The advantage to being five, I think, is that most learning is fun. I mean, B has found a few things hard to learn but even then, he gets help and we try to set him up so it is possible for him to learn.
One of the difficulties B has is that he doesn't have the same vocabulary in his second language as he does in his first. It will always be easier to speak in English. Gaining vocabulary in the majority language is easy too, because everyone speaks it and because the books we read in English are harder than the books we read in Japanese.
So I'm still working on ways to close the gap between the minority language and the majority language. The main problems I'm running up against are: I don't have a lot of vocabulary, (and the vocabulary I do have is more typical of language learners than the kind of things families say at home) and that we don't have a lot of time each day. B is overprogrammed.

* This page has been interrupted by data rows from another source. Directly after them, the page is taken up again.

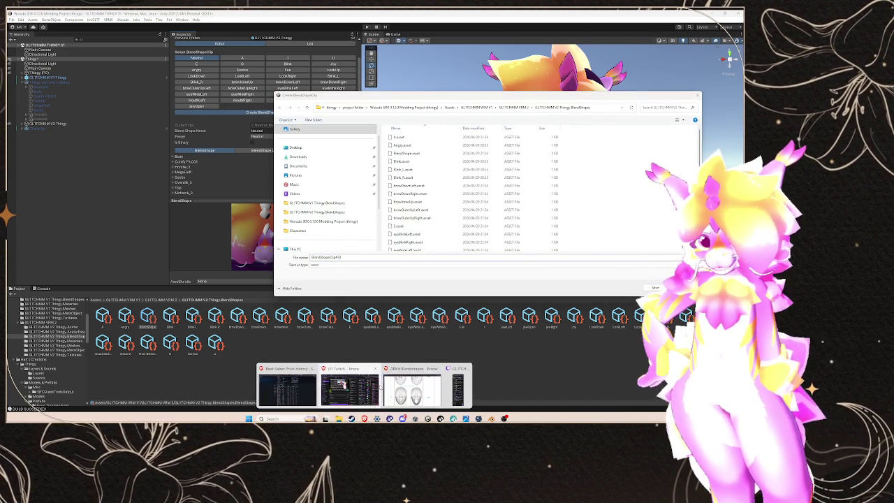
{"action": "left_click", "coordinate": [383, 388]}
- Copy the mouthClose name from the ARKit blendshapes page and head back toward Unity
{"action": "scroll", "coordinate": [171, 277], "scroll_direction": "up", "scroll_amount": 3}
{"action": "scroll", "coordinate": [171, 274], "scroll_direction": "down", "scroll_amount": 10}
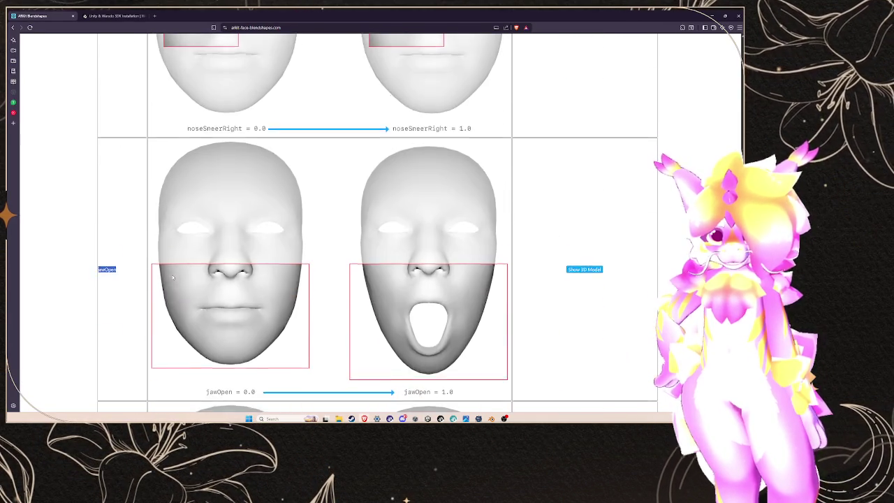
{"action": "scroll", "coordinate": [169, 271], "scroll_direction": "down", "scroll_amount": 15}
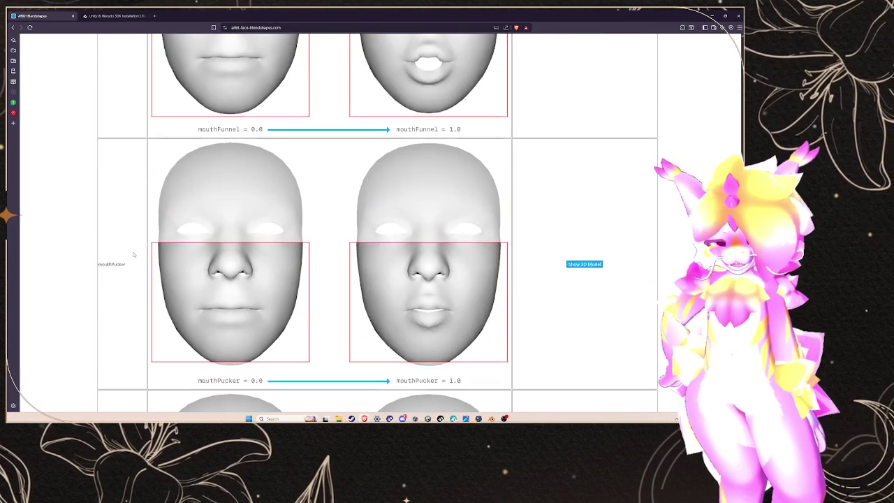
{"action": "scroll", "coordinate": [134, 259], "scroll_direction": "down", "scroll_amount": 15}
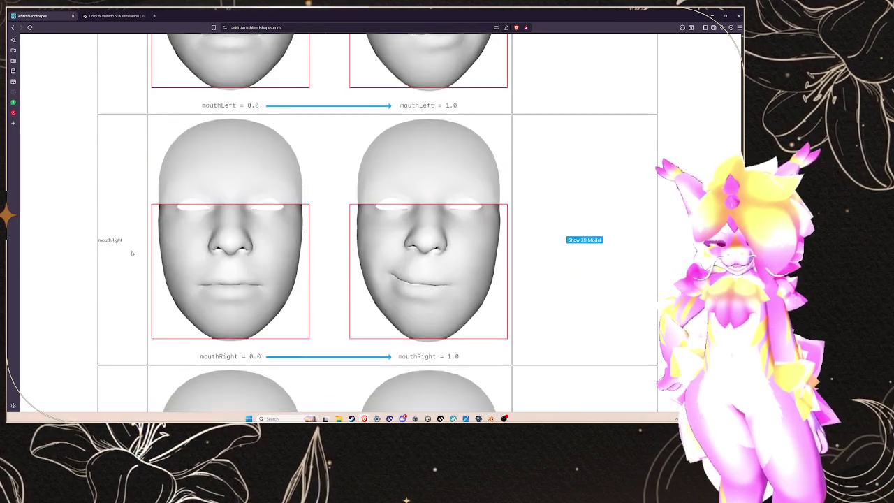
{"action": "scroll", "coordinate": [131, 253], "scroll_direction": "down", "scroll_amount": 10}
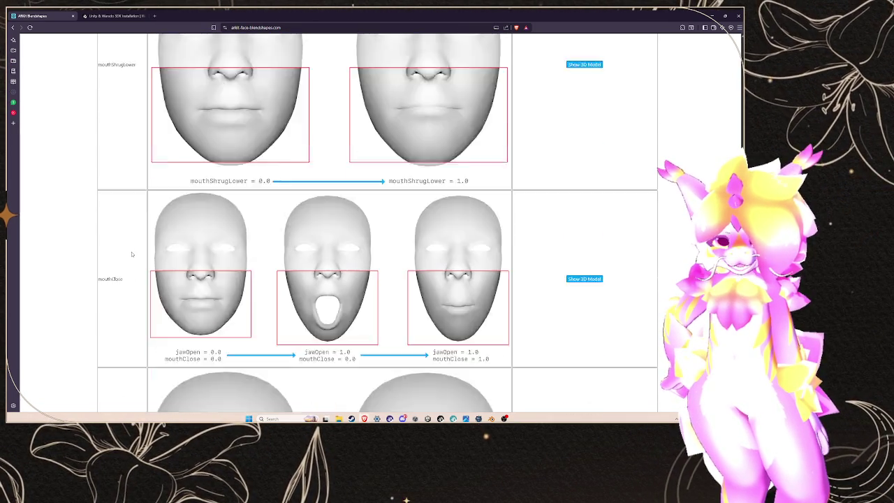
{"action": "right_click", "coordinate": [110, 194]}
{"action": "left_click", "coordinate": [115, 197]}
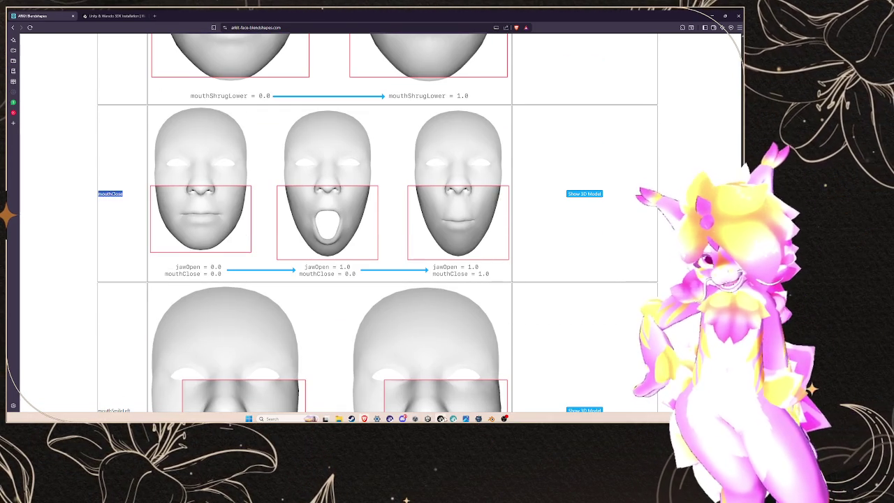
{"action": "key", "text": "alt+Tab"}
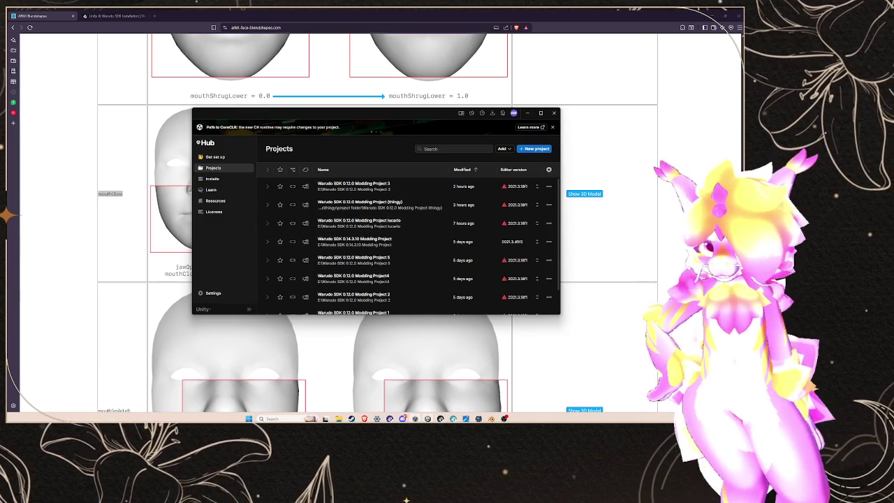
{"action": "key", "text": "alt+Tab"}
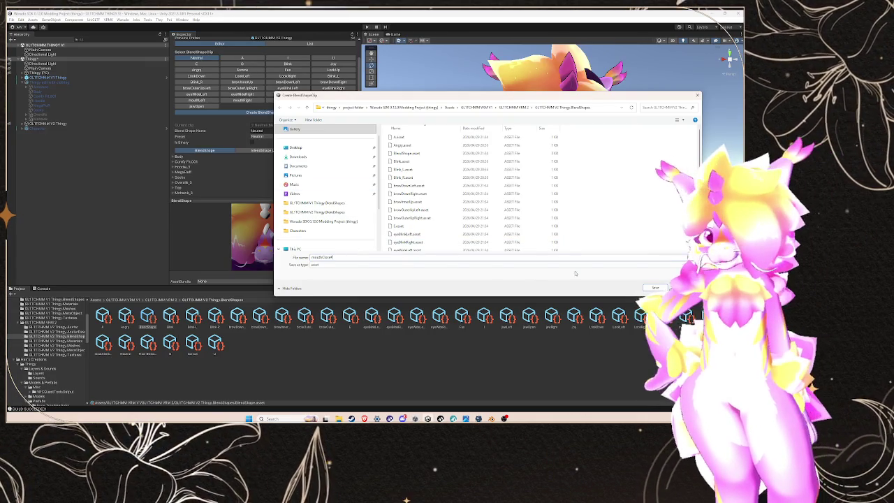
- Save the clip as mouthClose, reopen the BlendShape asset and reselect GLITCHMM V2 Thingy
{"action": "left_click", "coordinate": [653, 287]}
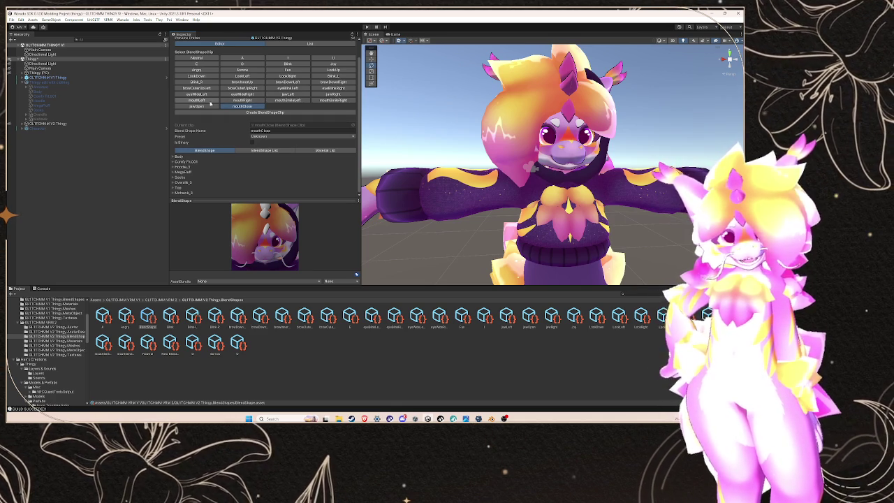
{"action": "left_click", "coordinate": [51, 123]}
{"action": "scroll", "coordinate": [299, 163], "scroll_direction": "down", "scroll_amount": 5}
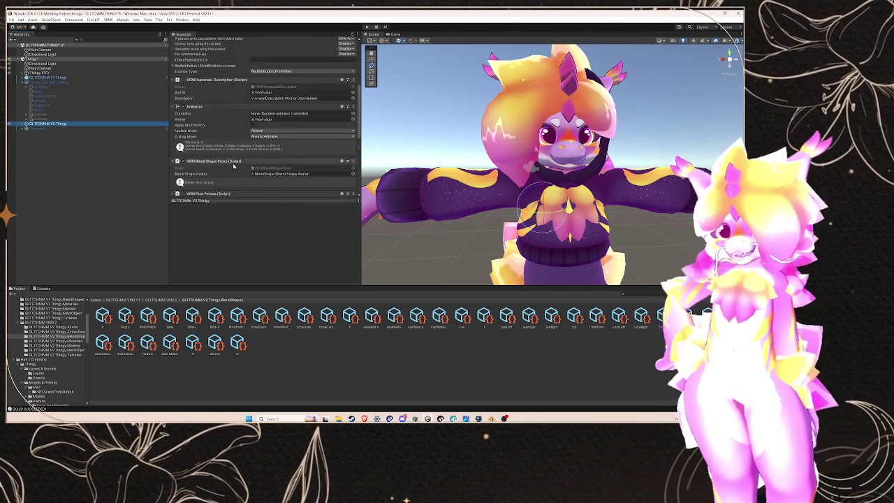
{"action": "scroll", "coordinate": [295, 159], "scroll_direction": "up", "scroll_amount": 3}
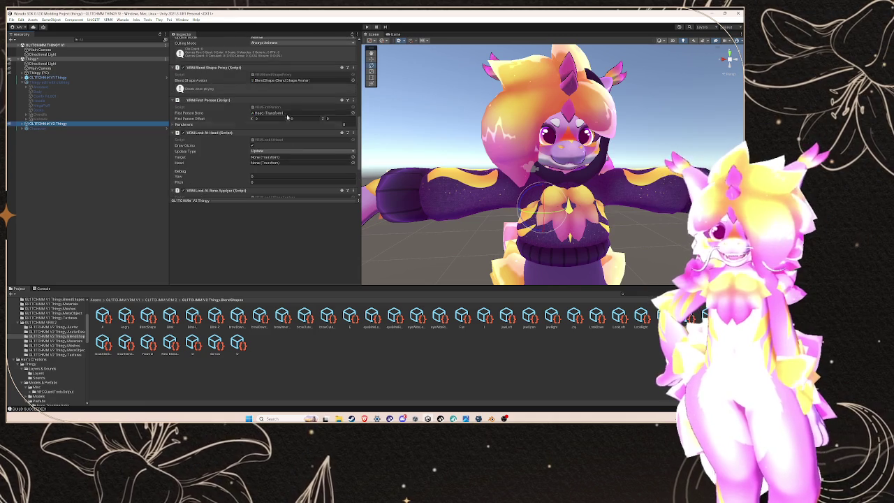
{"action": "double_click", "coordinate": [301, 82]}
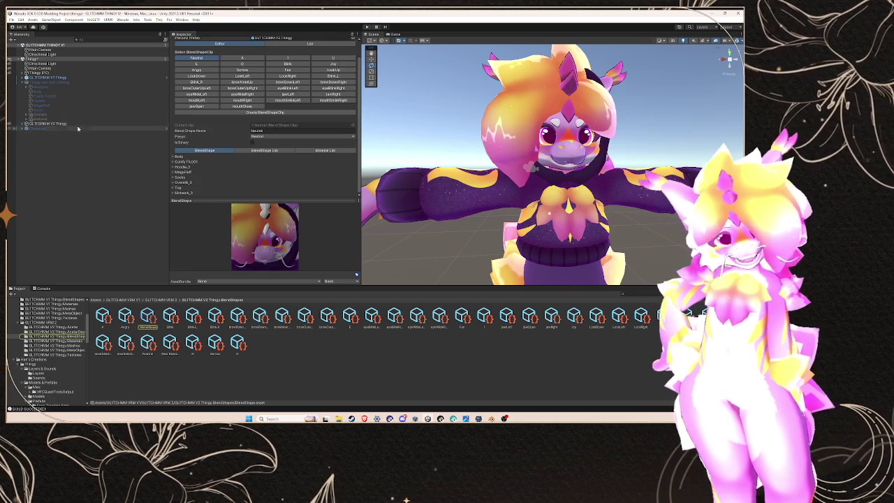
{"action": "left_click", "coordinate": [79, 124]}
- Duplicate GLITCHMM V2 Thingy and set the Warudo mod settings profile to GLITCHMM Thingy V2
{"action": "right_click", "coordinate": [80, 124]}
{"action": "left_click", "coordinate": [112, 163]}
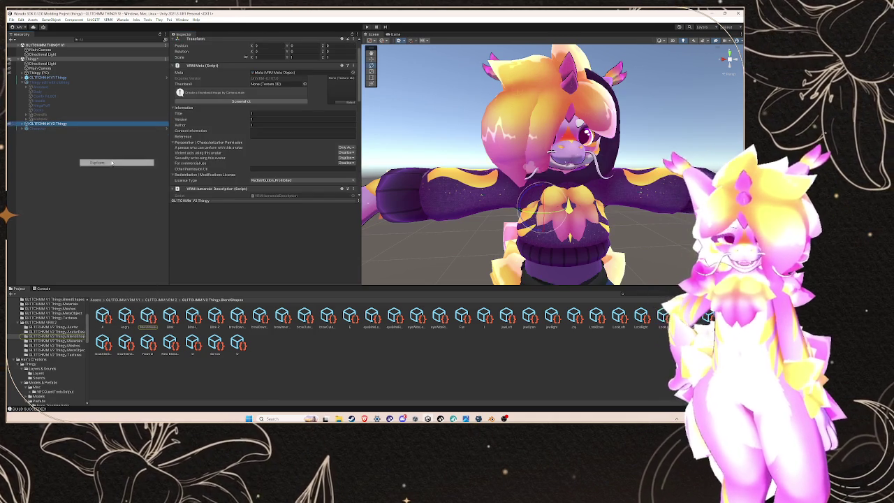
{"action": "left_click", "coordinate": [123, 19]}
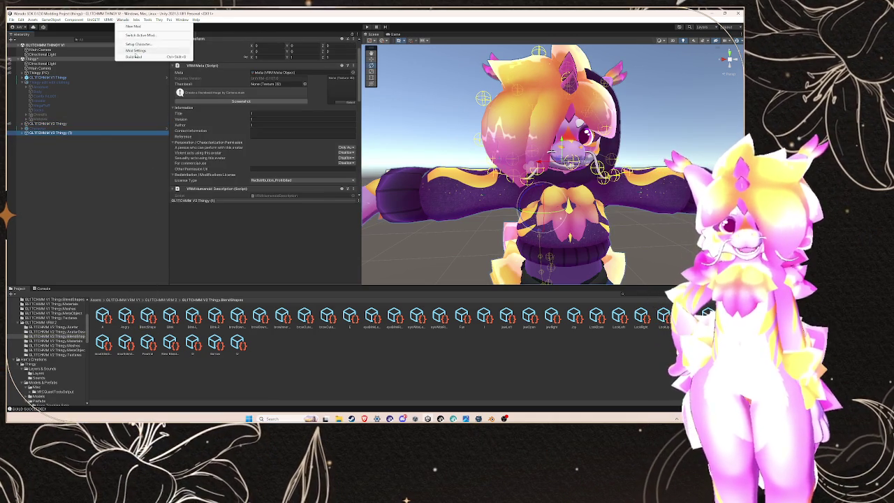
{"action": "left_click", "coordinate": [159, 48]}
{"action": "left_click", "coordinate": [328, 159]}
{"action": "left_click", "coordinate": [335, 171]}
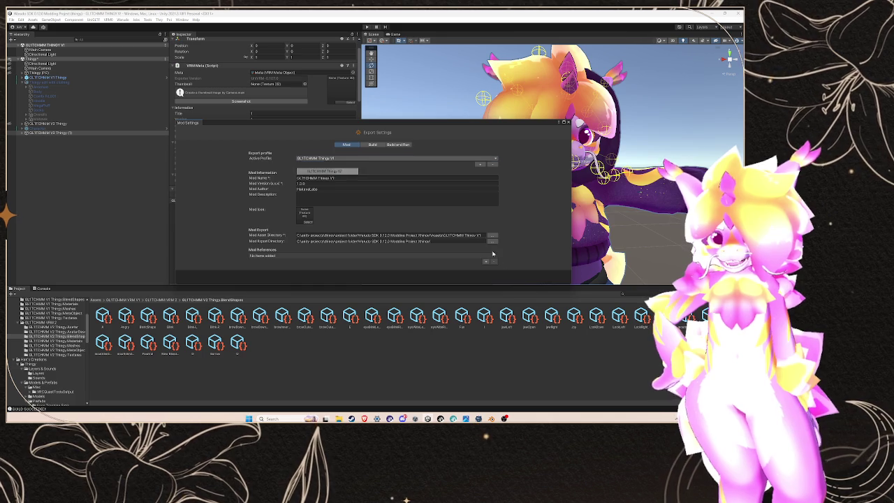
{"action": "left_click", "coordinate": [567, 122]}
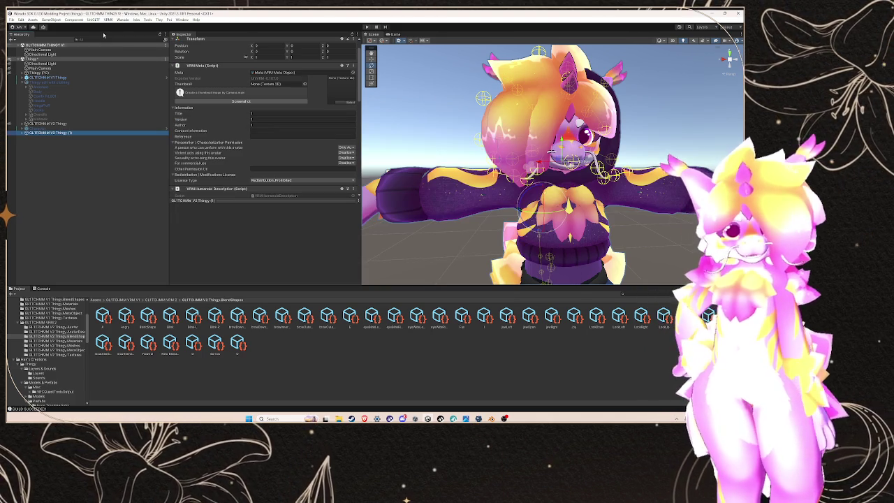
- Run Setup Character on the duplicated avatar, overwriting the existing character
{"action": "left_click", "coordinate": [123, 19]}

What has worked well this weekend is a little game called Neko Atsume. It's an iPad app, and it can be switched from English to Japanese fairly easily. (It's in the settings section of the main menu). It reminds me of a tamagotchi. You use fish to buy food and toys to put in specific spots. Different cats come and play with the food and toys. The cats will leave you more fish. B can't quite read in Japanese but he knows the writing is in Japanese so he will try to discuss the game in Japanese. You can't play for more than a minute or two at a time because nothing much happens, so it brought us back to Japanese several times per day so we could check to see if any cats had come.
In our regular routine, today I read him a Penelope book. He really likes this series of books. Penelope never gets it right on the first try. To be honest, I think if I were reading them in English I might get bored of them because they are a bit repetitive, but because I don't really know Japanese, I appreciate the repetition. It gives me a chance to figure out what it means.